The state's peak tourism lobby wants to revive the 'Bring Your Car For Free' promotion on Devonport's Spirit of Tasmania ferries, to entice more tourists to the North West Coast and beyond.
TICT CEO Luke Martin is calling for another boost to the Bass Strait Passenger Vehicle Equalisation Scheme in tomorrow's federal budget.
"The notion that you just turn off the tap of support to these disrupted businesses is just too much," he told Tasmania Talks on Monday.
The most recent campaign was due to run until the end of June, but the $6 million allocation ran out first, due to high demand.
"I think there has to be something for these businesses in the form of continued support. We know that people who come over on the Spirit on the low-cost daytime sailings, they're the people that get into Stanley, get into Strahan, get into St Helens.
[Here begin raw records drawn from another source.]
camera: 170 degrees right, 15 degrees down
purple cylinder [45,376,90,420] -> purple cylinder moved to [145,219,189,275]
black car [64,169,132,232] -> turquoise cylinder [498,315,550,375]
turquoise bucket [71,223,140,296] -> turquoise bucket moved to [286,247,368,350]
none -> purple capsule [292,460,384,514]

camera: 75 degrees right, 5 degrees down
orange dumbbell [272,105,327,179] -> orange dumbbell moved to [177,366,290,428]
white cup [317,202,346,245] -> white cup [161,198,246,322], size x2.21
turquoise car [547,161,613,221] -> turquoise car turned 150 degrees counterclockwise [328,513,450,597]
They're worth their weight in gold at the moment," Mr Martin said.
Local tourism operators are hoping to get through the typically quieter winter months unscathed, but the Prime Minister has indicated the international borders will remain closed for the foreseeable future.
"Let's wait and see," was the message from Deputy Prime Minister Michael McCormack when asked about the Morriosn Government putting more money into the BSPVES, instead pointing to other tourism support measures like the discounted airfares to Hobart, Launceston, Devonport and Burnie.
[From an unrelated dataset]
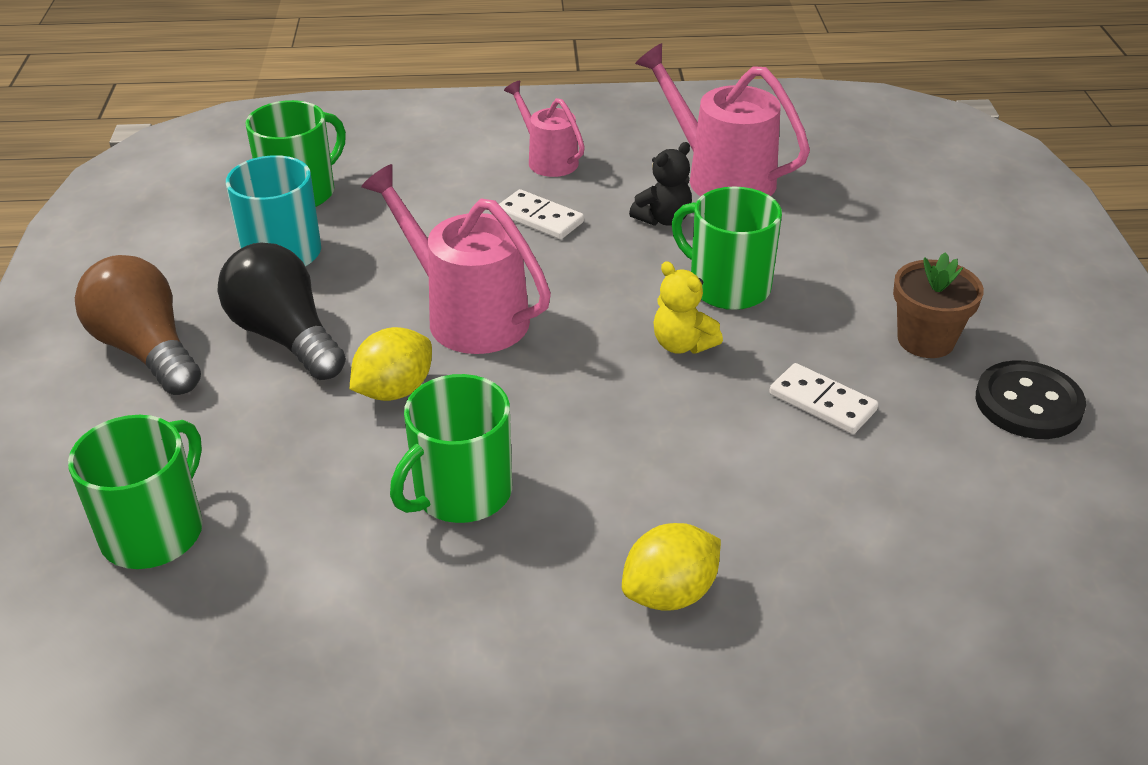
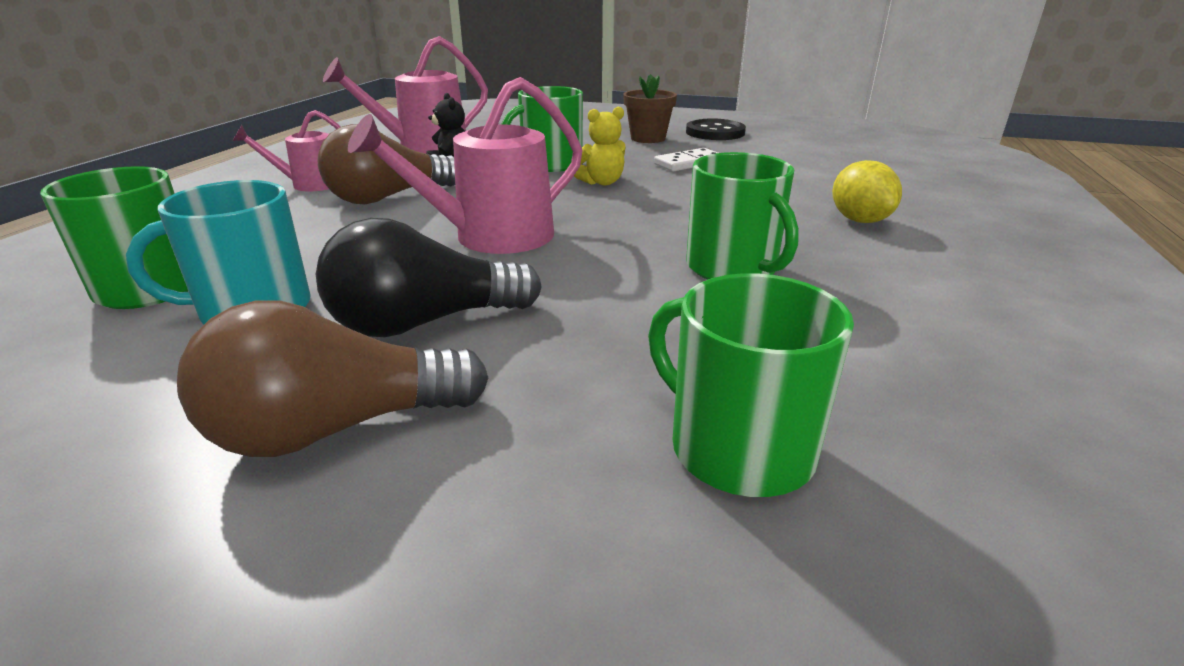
camera: 70 degrees left, 10 degrees down
yellow lemon [350,327,432,401] -> none
white domino [499,189,584,239] -> brown light bulb [318,124,455,204]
However there is some concern that including Hobart on the list of locations has pushed travellers away from going to the regions.
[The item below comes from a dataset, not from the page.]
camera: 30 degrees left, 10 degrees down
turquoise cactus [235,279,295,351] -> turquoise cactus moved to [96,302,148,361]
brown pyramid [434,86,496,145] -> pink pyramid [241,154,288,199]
Recent data showed of the of the federal government's 125,000 discounted airfares sold to Tasmania, only 3 percent are to Burnie and Devonport, with Launceston about a third.
"I'd like to think that some of those people who go to Hobart would then drive up the Midland and go to some of those place in the North...make sure they take advantage of the wineries and the sites to see in Launceston, in Devonport in Burnie, in all of those wonderful areas," Mr McCormack said.